JasonWhat is the Taylor series for ln(x+2) about x = 0?

[zzmanzz]

Homework Statement

Using power series, expand ln(x + 2) about a = 0 (Taylor series)

Homework Equations

The Attempt at a Solution

Is this appropriate?

ln(x+2) = ln((x+1)+1)

x' = x+1

ln(x'+1) = \sum_{n=0}^{\inf} \frac{(-1)^n}{n+1}(x')^{n+1}

or

ln(x+2) = ln(\frac{x}{2}+1)

x' = \frac{1}{2}x

ln(x'+1) = \sum_{n=0}^{\inf} \frac{(-1)^n}{n+1}(x')^{n+1}

 

[vanhees71]

Well, you rather have
\ln(2+x)=\ln[2(1+x/2)].
You can, however still use your trick with this correction made!

 

[zzmanzz]

So would your formula then be:

ln2 + ln(1+(x/2)) = ln2 + \sum_{n=0}^{\inf} \frac{(-1)^n}{n+1}(x/2)^{n+1}

or

ln(2(x/2+1)) = 2*\sum_{n=0}^{\inf} \frac{(-1)^n}{n+1}(x/2)^{n+1}

 

[vanhees71]

This you should be able to answer yourself by giving the reasoning behind each of the two claims you made. Of course only one of them can be right!

 

[zzmanzz]

I believe that the first one is right because

ln(AB) = lnA + lnB

A = 2, B = (1+x/2)

 

[Chestermiller]

I think you want to do the expansion around x = -1, so that a = 0.

So, the first few terms are: ln(x+2) = 0 + (x-1)f'(-1)+...=(x-1)+...

 

[vanhees71]

It was asked to do the expansion around 0, and of course the first equation is correct, i.e.,
\ln(x+2)=\ln 2 + \ln(1+(x/2)) = \ln 2 + \sum_{n=0}^{\infty} \frac{(-1)^n}{n+1}(x/2)^{n+1}.
Finally you should think about the domain, where the series is convergent!

 

[Ray Vickson]

Homework Statement

Using power series, expand ln(x + 2) about a = 0 (Taylor series)

Homework Equations

The Attempt at a Solution

Is this appropriate?

ln(x+2) = ln((x+1)+1)

x' = x+1

ln(x'+1) = \sum_{n=0}^{\inf} \frac{(-1)^n}{n+1}(x')^{n+1}

or

ln(x+2) = ln(\frac{x}{2}+1)

x' = \frac{1}{2}x

ln(x'+1) = \sum_{n=0}^{\inf} \frac{(-1)^n}{n+1}(x')^{n+1}

Why not just use the Maclaurin series formula
f(x) = f(0) + f'(0)\,x + f''(0)\, \frac{x^2}{2!} + \cdots \:\:?
It is really very simple to use in this case.

 

[zzmanzz]

Yes, that's what I had in mind. For the x terms in your expansion. Can I do:
f(x) = f(0) + f'(0)(\frac{x}{2}) + f''(0)\frac{1}{2!}(\frac{x}{2})^2 + ...

 

[Ray Vickson]

Yes, that's what I had in mind. For the x terms in your expansion. Can I do:
f(x) = f(0) + f'(0)(\frac{x}{2}) + f''(0)\frac{1}{2!}(\frac{x}{2})^2 + ...

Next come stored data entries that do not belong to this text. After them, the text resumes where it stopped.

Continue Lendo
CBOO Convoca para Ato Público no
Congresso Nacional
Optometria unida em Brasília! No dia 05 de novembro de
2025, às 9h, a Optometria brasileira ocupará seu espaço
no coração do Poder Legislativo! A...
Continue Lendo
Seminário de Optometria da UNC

Your could write that, but you would be WRONG. The Correct form of the expansion is exactly as I wrote it. Your series above is for f(x/2), not for f(x).

 

[zzmanzz]

ok I think I get it now.

I use your mclaurin series to expand the formula..

Then based on the series outcome, we build the sum. So the following sum is still correct:

ln2 + \sum_{n=0}^{\inf} \frac{(-1)^n}{n+1}(x/2)^{n+1}

 

[Chestermiller]

It was asked to do the expansion around 0

Is that what it means when it says "expand ln(x + 2) about a = 0?" I'm not familiar with this type of terminology. What the heck is "a"?

Chet

 

[Ray Vickson]

Is that what it means when it says "expand ln(x + 2) about a = 0?" I'm not familiar with this type of terminology. What the heck is "a"?

Chet

My guess would be that it was a typo, and should have said "...about x = 0".